We downloaded each perceiver’s data as CSV files from Pavlovia and imported the data to R v3.6.1 (R Core, Vienna, Austria). We evaluated catch questions to identify suspicious responses or bots. No participants were excluded from any study. Trials on which subjects failed to respond (MStudy 1 = 0.13 trials; M Study 2 = 0.54 trials; M Study 3 = 0.86 trials; M Study 4 = 0.37; M Study 5 = 0.24) were excluded from analyses. Based on the correspondence between a perceiver’s self-identified race and gender and the sociodemographic category of the target they viewed, we computed two group membership measures. We created a group membership by gender variable, in which an individual was designated as either ingroup (perceiver shared the same gender as the target) or outgroup (perceiver did not share the same gender as the target). Similarly, we created a group membership by race variable with the same designations of ingroup or outgroup status.

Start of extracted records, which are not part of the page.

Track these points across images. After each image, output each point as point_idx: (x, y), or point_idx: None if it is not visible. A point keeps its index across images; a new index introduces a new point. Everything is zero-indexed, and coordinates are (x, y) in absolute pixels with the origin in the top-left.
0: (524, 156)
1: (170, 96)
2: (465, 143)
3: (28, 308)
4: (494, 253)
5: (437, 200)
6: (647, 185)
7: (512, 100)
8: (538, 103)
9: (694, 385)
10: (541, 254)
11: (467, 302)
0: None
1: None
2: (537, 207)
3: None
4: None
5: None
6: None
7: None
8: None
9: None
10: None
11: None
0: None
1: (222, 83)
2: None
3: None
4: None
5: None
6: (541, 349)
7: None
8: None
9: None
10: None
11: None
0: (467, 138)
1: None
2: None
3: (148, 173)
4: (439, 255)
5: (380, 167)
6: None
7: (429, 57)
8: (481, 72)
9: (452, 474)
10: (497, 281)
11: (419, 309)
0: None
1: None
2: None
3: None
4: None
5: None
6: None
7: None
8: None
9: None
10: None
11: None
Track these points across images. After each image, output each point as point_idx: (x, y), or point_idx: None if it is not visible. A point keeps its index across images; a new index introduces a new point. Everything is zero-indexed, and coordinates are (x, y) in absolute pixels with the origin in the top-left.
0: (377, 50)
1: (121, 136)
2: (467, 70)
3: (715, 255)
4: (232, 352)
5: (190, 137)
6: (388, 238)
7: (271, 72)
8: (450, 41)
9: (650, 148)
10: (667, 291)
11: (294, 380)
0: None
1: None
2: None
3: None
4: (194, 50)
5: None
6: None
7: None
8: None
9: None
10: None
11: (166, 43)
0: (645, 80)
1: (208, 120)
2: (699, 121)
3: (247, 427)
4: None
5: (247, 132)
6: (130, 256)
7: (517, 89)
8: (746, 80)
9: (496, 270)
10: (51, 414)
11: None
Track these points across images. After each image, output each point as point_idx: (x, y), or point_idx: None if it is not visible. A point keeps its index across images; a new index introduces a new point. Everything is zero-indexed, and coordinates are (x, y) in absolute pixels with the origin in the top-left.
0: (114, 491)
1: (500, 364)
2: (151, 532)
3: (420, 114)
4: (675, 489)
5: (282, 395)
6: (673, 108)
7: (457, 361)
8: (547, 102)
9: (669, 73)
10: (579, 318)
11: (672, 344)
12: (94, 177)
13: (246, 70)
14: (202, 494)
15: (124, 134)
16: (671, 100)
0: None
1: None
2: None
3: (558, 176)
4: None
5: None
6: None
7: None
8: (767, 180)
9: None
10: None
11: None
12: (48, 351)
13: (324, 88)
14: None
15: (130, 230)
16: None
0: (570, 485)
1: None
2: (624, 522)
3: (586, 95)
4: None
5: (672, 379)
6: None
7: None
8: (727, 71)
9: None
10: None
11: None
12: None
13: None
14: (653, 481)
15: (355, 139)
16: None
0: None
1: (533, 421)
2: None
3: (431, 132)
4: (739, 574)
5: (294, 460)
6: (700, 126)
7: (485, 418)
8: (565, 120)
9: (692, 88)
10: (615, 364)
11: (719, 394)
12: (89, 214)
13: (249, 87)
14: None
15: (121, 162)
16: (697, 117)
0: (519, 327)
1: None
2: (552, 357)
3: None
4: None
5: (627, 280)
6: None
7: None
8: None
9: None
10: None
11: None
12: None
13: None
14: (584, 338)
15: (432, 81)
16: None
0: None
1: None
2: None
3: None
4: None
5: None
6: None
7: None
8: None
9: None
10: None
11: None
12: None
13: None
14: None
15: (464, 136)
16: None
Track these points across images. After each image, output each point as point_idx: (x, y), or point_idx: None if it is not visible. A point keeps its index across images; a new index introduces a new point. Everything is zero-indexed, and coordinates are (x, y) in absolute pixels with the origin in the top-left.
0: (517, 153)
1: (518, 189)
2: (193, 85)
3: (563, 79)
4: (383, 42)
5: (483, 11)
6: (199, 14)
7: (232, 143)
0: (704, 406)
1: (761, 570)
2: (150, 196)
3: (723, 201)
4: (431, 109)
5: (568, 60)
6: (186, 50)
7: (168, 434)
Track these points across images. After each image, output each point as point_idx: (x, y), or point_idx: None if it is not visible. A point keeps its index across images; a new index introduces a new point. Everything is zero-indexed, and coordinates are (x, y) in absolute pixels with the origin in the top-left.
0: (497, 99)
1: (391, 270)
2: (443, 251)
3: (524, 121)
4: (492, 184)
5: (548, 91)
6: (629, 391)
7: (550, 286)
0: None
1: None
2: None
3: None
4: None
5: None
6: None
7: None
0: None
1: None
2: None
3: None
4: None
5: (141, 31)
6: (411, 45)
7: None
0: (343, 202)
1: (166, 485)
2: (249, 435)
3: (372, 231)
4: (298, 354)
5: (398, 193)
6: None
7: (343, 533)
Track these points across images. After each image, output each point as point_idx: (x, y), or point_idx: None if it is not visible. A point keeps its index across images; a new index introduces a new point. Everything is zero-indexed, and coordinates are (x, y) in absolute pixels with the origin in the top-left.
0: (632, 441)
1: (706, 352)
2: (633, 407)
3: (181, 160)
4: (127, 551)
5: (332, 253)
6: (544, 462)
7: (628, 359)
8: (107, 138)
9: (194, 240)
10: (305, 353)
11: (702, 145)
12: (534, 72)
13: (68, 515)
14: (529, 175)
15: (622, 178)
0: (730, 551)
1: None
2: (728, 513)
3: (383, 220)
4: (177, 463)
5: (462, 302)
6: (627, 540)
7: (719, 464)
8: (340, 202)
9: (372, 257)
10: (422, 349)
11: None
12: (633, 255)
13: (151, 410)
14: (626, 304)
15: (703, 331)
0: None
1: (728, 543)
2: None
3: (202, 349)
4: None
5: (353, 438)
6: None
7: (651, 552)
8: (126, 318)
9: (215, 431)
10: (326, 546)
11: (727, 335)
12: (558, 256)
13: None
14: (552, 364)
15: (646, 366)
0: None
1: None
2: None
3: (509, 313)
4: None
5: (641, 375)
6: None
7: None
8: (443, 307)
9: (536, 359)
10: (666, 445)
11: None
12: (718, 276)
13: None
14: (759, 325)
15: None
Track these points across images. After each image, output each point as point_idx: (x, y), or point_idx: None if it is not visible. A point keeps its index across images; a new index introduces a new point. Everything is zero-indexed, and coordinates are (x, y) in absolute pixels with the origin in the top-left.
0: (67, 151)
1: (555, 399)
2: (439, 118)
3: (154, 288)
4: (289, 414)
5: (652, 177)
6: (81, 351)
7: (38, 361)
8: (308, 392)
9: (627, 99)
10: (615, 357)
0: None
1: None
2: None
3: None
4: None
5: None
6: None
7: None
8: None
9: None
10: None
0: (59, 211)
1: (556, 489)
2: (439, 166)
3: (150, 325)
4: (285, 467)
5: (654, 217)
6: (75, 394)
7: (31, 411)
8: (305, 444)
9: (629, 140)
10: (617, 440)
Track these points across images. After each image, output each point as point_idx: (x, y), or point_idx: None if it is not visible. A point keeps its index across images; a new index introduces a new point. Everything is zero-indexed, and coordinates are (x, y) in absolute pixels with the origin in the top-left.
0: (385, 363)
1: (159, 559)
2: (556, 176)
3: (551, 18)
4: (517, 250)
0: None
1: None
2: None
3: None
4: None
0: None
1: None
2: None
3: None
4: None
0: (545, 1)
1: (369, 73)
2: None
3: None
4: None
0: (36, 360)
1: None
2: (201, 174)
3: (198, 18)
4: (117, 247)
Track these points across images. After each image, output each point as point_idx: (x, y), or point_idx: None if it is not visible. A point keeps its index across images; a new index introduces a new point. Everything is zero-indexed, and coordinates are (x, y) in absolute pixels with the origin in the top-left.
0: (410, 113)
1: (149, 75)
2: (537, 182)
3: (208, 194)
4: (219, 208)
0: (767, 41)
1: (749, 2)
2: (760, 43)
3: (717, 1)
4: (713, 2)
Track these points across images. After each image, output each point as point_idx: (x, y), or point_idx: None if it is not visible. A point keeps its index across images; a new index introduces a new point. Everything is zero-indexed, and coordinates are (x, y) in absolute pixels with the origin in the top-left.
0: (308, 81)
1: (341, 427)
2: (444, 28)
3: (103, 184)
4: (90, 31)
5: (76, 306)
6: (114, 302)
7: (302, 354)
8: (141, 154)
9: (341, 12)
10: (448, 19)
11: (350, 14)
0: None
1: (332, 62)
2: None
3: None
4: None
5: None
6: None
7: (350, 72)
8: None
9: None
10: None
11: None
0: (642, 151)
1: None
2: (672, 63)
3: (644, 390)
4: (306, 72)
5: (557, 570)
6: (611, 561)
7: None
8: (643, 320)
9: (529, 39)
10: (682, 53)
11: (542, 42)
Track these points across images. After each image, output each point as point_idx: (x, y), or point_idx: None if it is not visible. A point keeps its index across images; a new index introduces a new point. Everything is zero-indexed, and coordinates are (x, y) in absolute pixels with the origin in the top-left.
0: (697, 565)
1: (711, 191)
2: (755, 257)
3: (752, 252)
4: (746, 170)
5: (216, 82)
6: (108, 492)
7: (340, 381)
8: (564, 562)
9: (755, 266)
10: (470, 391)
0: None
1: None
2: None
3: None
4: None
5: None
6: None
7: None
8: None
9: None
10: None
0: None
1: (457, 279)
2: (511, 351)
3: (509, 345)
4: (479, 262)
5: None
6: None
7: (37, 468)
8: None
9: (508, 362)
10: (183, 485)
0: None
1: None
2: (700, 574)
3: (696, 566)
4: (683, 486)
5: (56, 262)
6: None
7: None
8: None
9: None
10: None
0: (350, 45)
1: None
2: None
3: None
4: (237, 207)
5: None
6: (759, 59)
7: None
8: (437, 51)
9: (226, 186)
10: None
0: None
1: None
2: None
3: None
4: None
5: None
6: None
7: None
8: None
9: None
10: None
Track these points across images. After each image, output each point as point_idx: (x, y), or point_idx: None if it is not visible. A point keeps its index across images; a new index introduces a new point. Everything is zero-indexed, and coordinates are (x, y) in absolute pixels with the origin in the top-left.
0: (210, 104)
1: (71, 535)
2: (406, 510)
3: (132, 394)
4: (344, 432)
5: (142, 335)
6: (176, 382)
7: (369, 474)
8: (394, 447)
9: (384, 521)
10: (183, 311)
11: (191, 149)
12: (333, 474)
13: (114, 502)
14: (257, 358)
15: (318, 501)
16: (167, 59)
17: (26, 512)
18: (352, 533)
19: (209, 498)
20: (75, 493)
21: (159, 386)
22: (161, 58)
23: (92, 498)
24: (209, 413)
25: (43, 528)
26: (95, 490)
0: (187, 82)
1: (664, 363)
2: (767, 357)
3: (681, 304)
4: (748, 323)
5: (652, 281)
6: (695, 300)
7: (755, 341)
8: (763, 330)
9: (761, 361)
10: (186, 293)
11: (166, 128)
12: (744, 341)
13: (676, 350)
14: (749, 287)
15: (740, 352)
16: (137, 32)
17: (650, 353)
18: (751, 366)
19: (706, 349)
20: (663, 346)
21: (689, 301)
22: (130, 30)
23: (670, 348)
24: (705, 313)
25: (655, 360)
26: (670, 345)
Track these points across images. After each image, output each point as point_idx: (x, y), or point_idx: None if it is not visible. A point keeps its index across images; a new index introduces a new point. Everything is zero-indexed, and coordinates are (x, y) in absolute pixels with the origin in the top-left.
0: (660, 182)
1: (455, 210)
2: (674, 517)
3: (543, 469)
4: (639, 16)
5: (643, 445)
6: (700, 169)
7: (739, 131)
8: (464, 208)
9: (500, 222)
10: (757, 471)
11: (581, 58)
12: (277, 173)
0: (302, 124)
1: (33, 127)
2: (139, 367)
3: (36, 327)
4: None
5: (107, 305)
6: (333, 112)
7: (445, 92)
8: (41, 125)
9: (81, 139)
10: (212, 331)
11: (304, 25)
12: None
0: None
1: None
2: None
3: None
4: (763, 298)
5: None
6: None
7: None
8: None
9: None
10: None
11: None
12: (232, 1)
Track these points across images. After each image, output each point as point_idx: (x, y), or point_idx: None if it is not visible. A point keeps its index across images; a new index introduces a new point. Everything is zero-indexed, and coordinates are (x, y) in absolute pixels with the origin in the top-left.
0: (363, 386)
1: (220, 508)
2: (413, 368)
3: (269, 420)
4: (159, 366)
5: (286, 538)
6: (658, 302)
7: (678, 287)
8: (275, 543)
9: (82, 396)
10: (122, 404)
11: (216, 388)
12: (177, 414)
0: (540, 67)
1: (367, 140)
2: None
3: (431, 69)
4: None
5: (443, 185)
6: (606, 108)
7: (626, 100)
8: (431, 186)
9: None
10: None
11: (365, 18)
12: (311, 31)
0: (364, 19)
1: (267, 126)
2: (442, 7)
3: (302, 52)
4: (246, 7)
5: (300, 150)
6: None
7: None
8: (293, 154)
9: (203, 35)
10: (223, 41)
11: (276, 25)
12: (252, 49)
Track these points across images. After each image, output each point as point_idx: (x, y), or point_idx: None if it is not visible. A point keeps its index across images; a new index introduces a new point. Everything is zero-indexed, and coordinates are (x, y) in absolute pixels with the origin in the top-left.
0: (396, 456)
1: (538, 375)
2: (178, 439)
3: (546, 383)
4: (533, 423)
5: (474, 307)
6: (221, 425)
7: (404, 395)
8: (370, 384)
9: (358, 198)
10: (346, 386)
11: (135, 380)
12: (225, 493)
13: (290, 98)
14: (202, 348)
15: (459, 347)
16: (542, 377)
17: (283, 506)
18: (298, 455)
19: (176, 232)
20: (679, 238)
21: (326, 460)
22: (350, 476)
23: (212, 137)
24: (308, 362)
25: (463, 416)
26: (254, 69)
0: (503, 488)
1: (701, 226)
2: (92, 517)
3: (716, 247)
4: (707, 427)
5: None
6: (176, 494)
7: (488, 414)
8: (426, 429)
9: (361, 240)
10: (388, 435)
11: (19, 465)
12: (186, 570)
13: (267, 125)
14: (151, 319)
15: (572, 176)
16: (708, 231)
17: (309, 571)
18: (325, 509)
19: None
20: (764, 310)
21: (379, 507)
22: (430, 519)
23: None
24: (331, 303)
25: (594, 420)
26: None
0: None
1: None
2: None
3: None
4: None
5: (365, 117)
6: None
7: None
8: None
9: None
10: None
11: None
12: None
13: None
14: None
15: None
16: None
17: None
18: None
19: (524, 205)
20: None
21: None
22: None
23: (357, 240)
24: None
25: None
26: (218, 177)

Statistical Analyses: Studies 1–4

Studies 1–4 were analyzed using the same procedures. Because each study used the same basic design with subtle variations (e.g., stimuli, sample size, period of data collection), we used meta-analyses to make inferences across the studies. Complete results from individual studies are reported in Supplementary Tables (S1S13).

Multilevel Models

We used multilevel models to assess the effect of facial expression activation on pain categorization and pain intensity estimates and whether target race, gender, group membership, or similarity had an impact on these effects. We evaluated maximal models (Barr et al., 2013) using both the lmer and glmer functions in the lme4 package in R (Bates et al., 2015). Although our similarity measure allowed for more nuance compared to group membership (i.e., a perceiver can have varying levels of similarity towards targets that may be equivalent by group membership), our factors for similarity and group membership had high multicollinearity; therefore, we evaluated each factor in separate models.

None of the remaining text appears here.